I have also just spent an unspeakable amount of money on the exclusive me-vacation. It feels even worse, believe me. I never spent such indecent sum just on myself. It makes me uncomfortable and for some reason embarrassed…and to think of it: why on earth do I have to feel embarrassed??? I am not taking money from the family - there isn't one anymore…I’m not spending the life-time savings for house improvement, there might be no house to improve anyway.... I’m not even wasting them on something ridiculously stupid and totally unnecessary, like red ferrary or a helicopter lessons... I booked a vacation, flights and hotels, that’s all. I need to get away because it’s been a long time and because it’s been a difficult time…Frankly I am running away from this house because the house becomes too emotional...I’m doing this for me and yet I feel guilty for doing it…I definitely have to learn how to treat myself with the nice things. I hope that with time I will be able to read about my silly qualms and laugh at them.
1 Comment
  • From:
    Nibbles (Legacy)
    On:
    Mon Feb 04 2008
    Singles gadget? We've got to find new terminolegy for all your new stuff. "Lady enhancement toys." Hmm, sounds too much like a boob job. Ummm...

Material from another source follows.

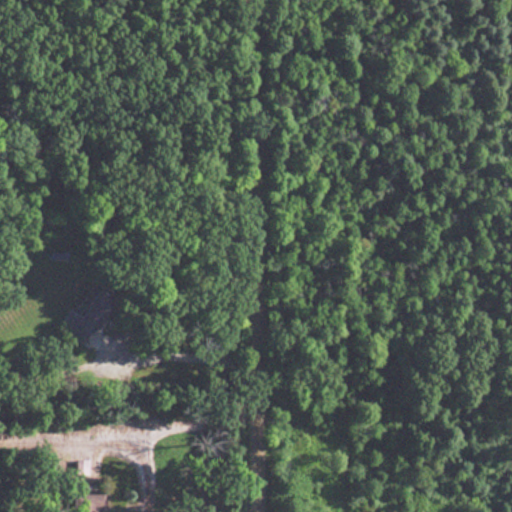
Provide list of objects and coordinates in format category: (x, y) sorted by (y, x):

    I'll let you know if I can think of any other that don't inherantly sound dirty.

    Self picture taking can be fun. Just don't spread them on the internet.... at least not too much......

    *grins wickedly* you know, I think you just need an internet lover to get your morale back up. Nothing like safe sex when you never touch eachother...

    And I TOTALLY agree! I'd feel terribly embarassed if I spent money on MYSELF!! It's a mom thing. A totally normal mom feeling. Go wild! Have fun on the vacation! Get a tan, or don't, it's not actually good for your skin... so instead, don't get a tan!!

    I'm full of other useless things to say too...

    Hey, were are you going? If you're coming to colorado, then SO stop by for lunch.